Sorry for the inconvenience.
I am raising this request internally in Squid code to fetch some urls that
is present in the already replied object.
Say I am using a client to request fetchcompress.html (without any encoding
set). The Squid fetches this fetchcompress.html from the origin
server(apache) and returns it to the client.
At the same time, it parses the fetchcompress.html to see if it has any
prefetchable urls.
In my case, fetchcompress.html has a prefetchable link compress.html.

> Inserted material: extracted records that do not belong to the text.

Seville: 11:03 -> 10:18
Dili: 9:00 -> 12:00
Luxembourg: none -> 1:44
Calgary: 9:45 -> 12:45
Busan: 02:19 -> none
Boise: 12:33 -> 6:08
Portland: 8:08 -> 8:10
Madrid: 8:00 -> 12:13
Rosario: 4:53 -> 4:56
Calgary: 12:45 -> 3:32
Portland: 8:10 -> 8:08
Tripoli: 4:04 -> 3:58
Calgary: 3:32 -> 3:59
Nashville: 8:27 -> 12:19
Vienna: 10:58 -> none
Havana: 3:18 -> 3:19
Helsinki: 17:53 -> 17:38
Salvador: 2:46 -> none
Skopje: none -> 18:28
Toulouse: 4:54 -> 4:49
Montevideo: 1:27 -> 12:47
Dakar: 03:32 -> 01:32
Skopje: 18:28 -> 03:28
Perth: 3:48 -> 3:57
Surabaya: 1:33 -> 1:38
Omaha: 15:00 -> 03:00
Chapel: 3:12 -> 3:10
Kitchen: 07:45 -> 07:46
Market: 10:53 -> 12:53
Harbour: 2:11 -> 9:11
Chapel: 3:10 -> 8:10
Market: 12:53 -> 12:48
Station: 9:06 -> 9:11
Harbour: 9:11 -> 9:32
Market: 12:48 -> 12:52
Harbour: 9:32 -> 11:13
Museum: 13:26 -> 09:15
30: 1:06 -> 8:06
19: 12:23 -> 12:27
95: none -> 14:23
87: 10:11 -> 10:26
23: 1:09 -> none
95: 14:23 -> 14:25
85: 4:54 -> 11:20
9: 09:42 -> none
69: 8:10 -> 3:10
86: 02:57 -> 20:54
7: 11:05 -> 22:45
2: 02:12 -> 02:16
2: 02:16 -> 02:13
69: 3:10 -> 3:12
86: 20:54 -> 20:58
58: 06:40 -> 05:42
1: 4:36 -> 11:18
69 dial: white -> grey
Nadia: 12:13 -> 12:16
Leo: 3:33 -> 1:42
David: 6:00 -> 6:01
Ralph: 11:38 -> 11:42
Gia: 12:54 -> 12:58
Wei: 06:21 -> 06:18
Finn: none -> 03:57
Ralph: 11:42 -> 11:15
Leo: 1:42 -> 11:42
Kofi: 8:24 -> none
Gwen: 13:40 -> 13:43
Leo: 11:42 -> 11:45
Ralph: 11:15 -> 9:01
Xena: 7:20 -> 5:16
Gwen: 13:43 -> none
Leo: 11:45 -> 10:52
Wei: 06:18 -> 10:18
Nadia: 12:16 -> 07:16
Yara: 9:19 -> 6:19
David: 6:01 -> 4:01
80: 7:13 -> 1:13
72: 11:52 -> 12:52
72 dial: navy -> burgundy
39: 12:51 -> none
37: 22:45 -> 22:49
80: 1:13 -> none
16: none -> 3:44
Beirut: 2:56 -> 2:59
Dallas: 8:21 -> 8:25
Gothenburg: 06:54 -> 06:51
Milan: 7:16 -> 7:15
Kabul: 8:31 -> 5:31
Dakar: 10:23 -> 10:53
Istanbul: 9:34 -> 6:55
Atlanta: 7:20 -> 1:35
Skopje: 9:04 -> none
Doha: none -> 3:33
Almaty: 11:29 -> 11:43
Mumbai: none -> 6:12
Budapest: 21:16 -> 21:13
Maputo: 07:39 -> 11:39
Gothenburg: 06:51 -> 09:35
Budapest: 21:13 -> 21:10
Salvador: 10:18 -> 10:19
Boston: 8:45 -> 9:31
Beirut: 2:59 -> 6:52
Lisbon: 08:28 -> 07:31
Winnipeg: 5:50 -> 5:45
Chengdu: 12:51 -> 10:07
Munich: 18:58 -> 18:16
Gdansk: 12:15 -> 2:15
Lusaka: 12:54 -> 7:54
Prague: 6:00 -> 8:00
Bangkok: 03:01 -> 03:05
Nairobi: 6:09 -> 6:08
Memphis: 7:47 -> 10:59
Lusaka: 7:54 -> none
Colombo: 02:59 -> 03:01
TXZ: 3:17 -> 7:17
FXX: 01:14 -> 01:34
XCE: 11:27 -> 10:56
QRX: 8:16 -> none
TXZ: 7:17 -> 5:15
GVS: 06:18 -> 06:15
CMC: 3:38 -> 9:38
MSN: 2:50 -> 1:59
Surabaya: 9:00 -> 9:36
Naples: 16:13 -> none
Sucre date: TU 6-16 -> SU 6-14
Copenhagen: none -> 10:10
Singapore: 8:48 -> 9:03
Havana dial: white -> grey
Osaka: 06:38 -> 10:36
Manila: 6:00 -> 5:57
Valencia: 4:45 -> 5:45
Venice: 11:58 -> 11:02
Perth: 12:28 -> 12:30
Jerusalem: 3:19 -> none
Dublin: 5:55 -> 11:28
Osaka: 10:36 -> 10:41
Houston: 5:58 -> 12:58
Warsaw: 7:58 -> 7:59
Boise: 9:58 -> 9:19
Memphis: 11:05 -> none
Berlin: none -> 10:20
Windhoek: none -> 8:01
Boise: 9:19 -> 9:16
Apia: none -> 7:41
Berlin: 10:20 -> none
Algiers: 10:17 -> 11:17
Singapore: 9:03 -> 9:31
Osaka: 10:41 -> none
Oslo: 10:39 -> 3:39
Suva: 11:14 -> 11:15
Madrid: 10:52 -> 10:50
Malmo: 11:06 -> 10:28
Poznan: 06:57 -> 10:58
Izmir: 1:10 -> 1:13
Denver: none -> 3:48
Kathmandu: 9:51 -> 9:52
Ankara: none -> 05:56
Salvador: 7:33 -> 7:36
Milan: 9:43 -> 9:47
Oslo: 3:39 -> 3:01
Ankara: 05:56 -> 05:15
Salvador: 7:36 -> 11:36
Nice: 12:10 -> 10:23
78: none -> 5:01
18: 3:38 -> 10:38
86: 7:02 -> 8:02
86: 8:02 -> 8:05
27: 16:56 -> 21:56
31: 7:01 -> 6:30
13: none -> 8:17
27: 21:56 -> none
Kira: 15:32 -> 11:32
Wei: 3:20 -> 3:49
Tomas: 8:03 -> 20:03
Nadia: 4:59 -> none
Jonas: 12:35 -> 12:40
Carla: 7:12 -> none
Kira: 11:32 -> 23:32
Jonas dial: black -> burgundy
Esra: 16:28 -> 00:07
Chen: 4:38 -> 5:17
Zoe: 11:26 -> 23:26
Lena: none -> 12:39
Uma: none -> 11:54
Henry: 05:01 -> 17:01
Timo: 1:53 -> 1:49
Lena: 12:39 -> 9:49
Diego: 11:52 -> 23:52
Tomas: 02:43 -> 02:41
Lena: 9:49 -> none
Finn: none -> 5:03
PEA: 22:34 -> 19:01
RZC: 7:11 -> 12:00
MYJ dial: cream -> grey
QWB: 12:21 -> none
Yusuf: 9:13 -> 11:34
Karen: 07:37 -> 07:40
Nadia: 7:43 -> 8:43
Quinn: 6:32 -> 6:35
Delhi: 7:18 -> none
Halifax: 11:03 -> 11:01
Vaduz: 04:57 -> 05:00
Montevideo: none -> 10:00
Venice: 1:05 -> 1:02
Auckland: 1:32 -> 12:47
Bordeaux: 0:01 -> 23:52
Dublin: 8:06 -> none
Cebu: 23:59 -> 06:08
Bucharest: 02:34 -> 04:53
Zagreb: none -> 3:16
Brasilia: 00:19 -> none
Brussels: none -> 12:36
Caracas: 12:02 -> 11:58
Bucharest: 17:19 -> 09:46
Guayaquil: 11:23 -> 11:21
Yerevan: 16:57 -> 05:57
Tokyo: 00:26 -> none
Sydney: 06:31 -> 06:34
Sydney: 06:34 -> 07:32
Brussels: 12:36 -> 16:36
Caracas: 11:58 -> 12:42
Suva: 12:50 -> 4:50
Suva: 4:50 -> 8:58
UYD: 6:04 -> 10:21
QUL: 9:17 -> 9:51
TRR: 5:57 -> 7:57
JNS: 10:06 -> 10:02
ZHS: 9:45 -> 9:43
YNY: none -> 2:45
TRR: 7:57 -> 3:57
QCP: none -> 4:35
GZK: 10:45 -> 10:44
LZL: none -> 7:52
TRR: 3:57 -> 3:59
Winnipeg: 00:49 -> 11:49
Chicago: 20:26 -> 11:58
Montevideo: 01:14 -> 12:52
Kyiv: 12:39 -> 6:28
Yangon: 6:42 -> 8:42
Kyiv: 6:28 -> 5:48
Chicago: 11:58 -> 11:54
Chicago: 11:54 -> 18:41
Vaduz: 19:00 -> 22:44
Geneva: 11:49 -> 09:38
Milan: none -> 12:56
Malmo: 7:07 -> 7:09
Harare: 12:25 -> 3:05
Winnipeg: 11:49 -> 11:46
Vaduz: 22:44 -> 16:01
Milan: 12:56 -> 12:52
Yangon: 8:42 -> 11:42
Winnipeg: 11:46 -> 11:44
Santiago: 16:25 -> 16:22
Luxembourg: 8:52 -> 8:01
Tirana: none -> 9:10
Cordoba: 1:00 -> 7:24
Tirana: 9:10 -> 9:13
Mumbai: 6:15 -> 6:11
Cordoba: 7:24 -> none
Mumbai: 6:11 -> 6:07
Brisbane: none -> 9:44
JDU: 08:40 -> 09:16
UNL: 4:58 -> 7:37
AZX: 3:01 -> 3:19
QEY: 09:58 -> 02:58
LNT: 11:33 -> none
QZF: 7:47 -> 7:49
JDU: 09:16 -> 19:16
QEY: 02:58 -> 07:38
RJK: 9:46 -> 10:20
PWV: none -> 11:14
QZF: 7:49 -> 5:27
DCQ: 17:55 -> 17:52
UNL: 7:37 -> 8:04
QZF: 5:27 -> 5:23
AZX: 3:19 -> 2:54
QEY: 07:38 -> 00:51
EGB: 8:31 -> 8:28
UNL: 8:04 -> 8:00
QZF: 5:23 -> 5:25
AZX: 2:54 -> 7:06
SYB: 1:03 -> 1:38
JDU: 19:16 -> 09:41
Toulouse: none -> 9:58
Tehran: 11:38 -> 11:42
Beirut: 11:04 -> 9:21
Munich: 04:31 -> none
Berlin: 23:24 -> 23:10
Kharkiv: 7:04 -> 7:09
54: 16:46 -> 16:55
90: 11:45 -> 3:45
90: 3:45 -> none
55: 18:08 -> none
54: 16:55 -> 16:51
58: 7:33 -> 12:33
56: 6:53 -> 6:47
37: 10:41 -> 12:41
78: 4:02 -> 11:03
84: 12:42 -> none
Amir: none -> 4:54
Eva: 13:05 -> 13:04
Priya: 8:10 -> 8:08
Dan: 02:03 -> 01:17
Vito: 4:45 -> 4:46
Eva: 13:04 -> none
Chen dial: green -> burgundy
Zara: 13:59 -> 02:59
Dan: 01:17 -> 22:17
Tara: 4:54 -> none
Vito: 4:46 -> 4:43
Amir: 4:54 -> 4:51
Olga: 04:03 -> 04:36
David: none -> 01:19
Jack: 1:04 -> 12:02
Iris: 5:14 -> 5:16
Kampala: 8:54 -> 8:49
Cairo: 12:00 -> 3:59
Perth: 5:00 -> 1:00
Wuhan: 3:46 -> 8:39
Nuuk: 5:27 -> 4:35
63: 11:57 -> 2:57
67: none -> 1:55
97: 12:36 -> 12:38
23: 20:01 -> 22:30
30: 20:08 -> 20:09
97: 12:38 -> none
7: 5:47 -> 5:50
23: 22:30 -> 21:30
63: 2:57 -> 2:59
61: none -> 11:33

To fetch this, I setup a fake request header with "Accept-Encoding: gzip" in
it. This is done internally by the squid code itself. I believe this is
successfully done as I can see it in the tcpdump (refer to "Request sent to
Apache (tcpdump)" section in my prev post).
When I retrieve this object using a StoreClientCopy(), it gives me an empty
object ie. Object length was 0.
a) Now did this happen because I simply retrieved the object based on the
url alone?
b) Why is the Content-Encoding tag absent from the reply header?
Aha. The answer then is *because* you fetched the object from cache via
URL alone. This URL points at a variant resource. The Squid cache entry
for the URL alone points at that internal/vary marker object. The real
object is stored at hash location built from URL plus the
Accept-Encoding header text "gzip".
You need to handle these vary marker objects as a tool to determine that:
a) the pre-fetcher needs to make several lookups for this URL, and
b) the marker objects Vary: header to decide what permutations of
which headers the prefetcher should use on its followup fetches.
Here is a little sequence of client transactions and what to expect in
the store contents state for your edification:
For simplicity the start state is a new URL with no stored contents.
1) your prefetch pulls using Accept-Encoding:gzip.
Store determines MISS on the URL.
After the server responds Squid store contains
+ HASH(URL) --> vary marker
+ HASH(URL+"gzip") --> server gzipped response
2) client fetches URL using "Accept-Encoding:gzip,deflate"
Store loads the vary marker, determines MISS on the URL+"gzip,deflate"
After the server responds Squid store contains
+ HASH(URL) --> vary marker
+ HASH(URL+"gzip") --> server gzipped response
+ HASH(URL+"gzip,deflate") --> server gzipped response
3) client fetches URL using "Accept-Encoding:deflate"
Store loads the vary marker, determines MISS on the URL+"deflate"
After the server responds Squid store contains
+ HASH(URL) --> vary marker
+ HASH(URL+"gzip") --> server gzip encoded response
+ HASH(URL+"gzip,deflate") --> server gzip encoded response
+ HASH(URL+"deflate") --> server deflate encoded response
4) client fetches URL using "Accept-Encoding:sdch"
Store loads the vary marker, determines MISS on the URL+"sdch"
After the server responds Squid store contains
+ HASH(URL) --> vary marker
+ HASH(URL+"gzip") --> server gzip encoded response
+ HASH(URL+"gzip,deflate") --> server gzip encoded response
+ HASH(URL+"deflate") --> server deflate encoded response
+ HASH(URL+"sdch") --> server sdch encoded response
Repeat for all possible combinations of all encodng types (including
whitespace padding permutations). With an occasional HIT when a client
repeats the Accept-Encoding header.
This is why prefetching is not very popular. You have to prefetch at
least 4 variants of the encoding header just to cover the most popular
browsers - I will leave it to you to figure out what those are.
HTH
Amos